The Onderbergen location places Chubby Cheeks in the part of Ghent that attracts a local professional clientele alongside visitors who have moved past the main tourist circuit. That demographic tends to be a reliable signal: restaurants on streets like this survive on repeat business from residents who have choices, not on the tolerance of first-time visitors unlikely to return. It is a tougher audience to hold than a tourist-heavy pitch, and the restaurants that manage it generally do so through consistency rather than novelty.
Planning a Visit
Ghent is accessible from Brussels by train in under forty minutes, and from Bruges in roughly thirty. Onderbergen sits within comfortable walking distance of the main train station via the historic centre, or a short tram or taxi ride. For visitors building a broader Belgian itinerary, Ghent's independent dining scene is coherent enough to anchor a two-night stay, with the restaurants on our full Ghent restaurants guide covering the range of styles and price points across the city.

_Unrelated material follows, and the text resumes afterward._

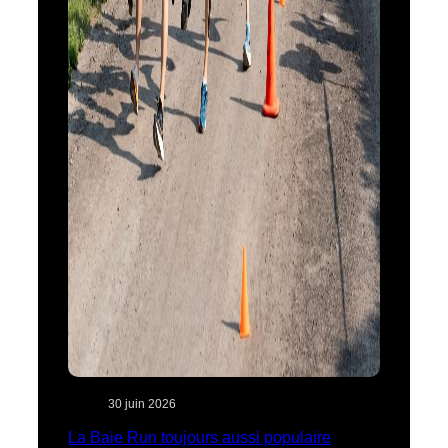
30 juin 2026
La Baie Run toujours aussi populaire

The address is Onderbergen 33, 9000 Gent. Reservations are recommended.
A Quick Peer Check
Comparable venues nearby, for context on price, style, and recognition.
| Venue | Cuisine | Price | Awards | Notes |
|---|---|---|---|---|
| Chubby CheeksThis venue — the venue you are viewing | Bistronomic Fusion with Natural Wines | $$ | , | |
| BABÚ | World Street Food Bunners | $$ | , | Binnenstad |
| Yalla Yalla | Lebanese Mezze | $$ | , | Binnenstad |
| BIJ DEN WIJZEN EN DEN ZOT BVBA | French and Flemish | $$ | , | Binnenstad |
| Uncle Babe's | American Burger Bar | $$ | , | Sluizeken - Tolhuis - Ham |
| The Mistress | Persian-Southeast Asian Fusion | $$$ | , | Binnenstad |
At a Glance
- Cozy
- Trendy
- Intimate
- Date Night
- Casual Hangout
- Group Dining
- Open Kitchen
- Natural Wine
- Local Sourcing
- Organic
Cozy and atmospheric with warm red and royal blue tones, wooden tables, open kitchen, friendly service, and a fun yet elegant setting.